This morning, Gabe and I were going through one of our beehives when Seth shouted from the top of the hill that Em Em was dead. We’d been looking for her all morning. As much as we’ve tried to keep her indoors, she wanted to be outside sometimes, and with all the comings and goings of everyone, she’s been slipping out regularly. This morning we were worried when we couldn’t find her, but assumed she was in her new favorite hang out under the house. In fact, she’d been struck by a car.

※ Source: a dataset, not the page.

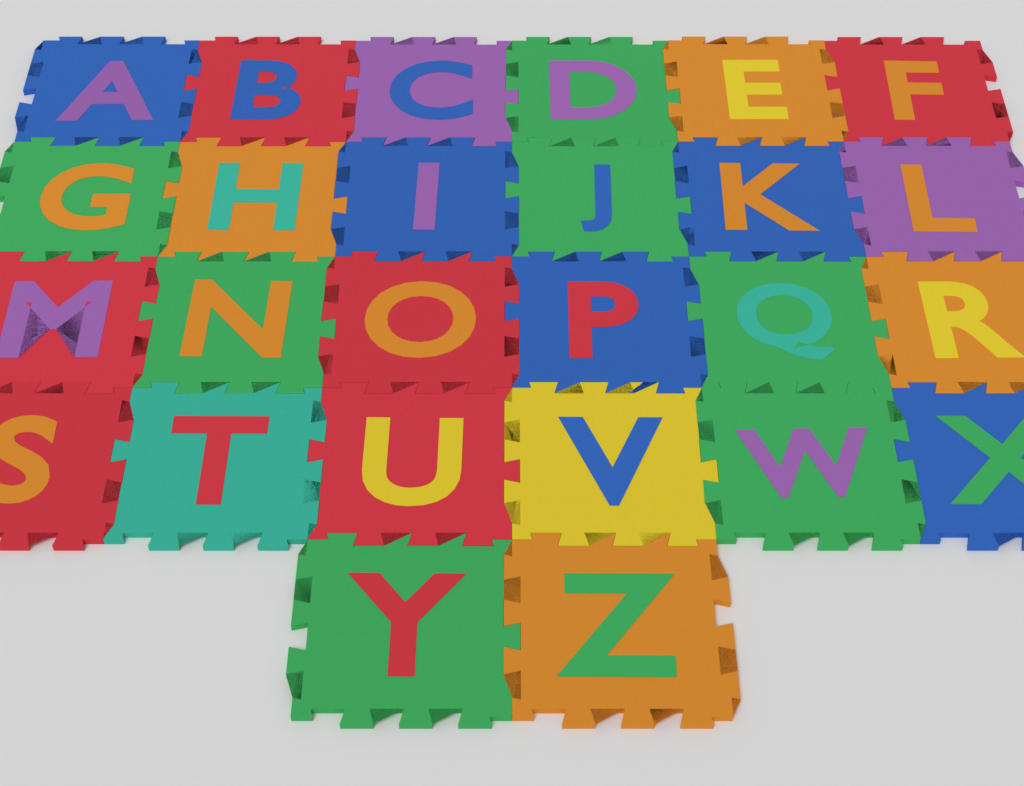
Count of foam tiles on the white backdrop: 26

I stood there in my gloves and jacket surrounded by an angry group of bees (queenless colony) almost frozen in place. My mind did that thing, that it’s not possible thing. But then I heard the wails start as the girls heard the news and I started quickly putting supers back in place. I hurried up the hill fumbling with the zipper on my jacket, finally getting it over my head. Silas was at the top crying. When I picked him up, he mentioned that he had fallen down. He wasn’t actually crying over Em. At this point I began to sob myself. I set Silas down only to pick up Beatrix. I held her in my lap on the porch and cried. I wanted to be strong and brave, but I couldn’t. Jonny was already digging a hole, I guess just wanting to quickly get Em taken care of. Through tears, Larkspur was gathering flowers to place on the grave. Everything happened so quickly. It was only last summer that Keats spotted her as a tiny kitten in the Costco parking lot. He’s always considered her to be his cat. He was the one to carefully hold her in his lap in the van after I pulled her from the bushes. His bed was often her first choice at the end of the day. It’s almost harder to watch an older child fight tears than it is to watch a younger child cry openly.
We took the kids for ice cream, and then I had a night out with friends which helped. I’ll confess that I had both a hot fudge sundae and a salted caramel milkshake in one day.
Anyway, this is the last thing that I wanted to be writing about tonight, but I figure it’s best to get it over with. Em is in so many of my pictures. She was such a curious, intelligent little cat, always right in the middle of things. It’s difficult to lose a pet, at least it always has been for me. Even more so is to watch your children grieve the loss. Em will be missed. She can’t be replaced.
(Hardest time picking photos to go with the post…old one of Em curled up next to me while I knitted. Recent one of weeds and not even pretty ones–totally unrelated-oh well.)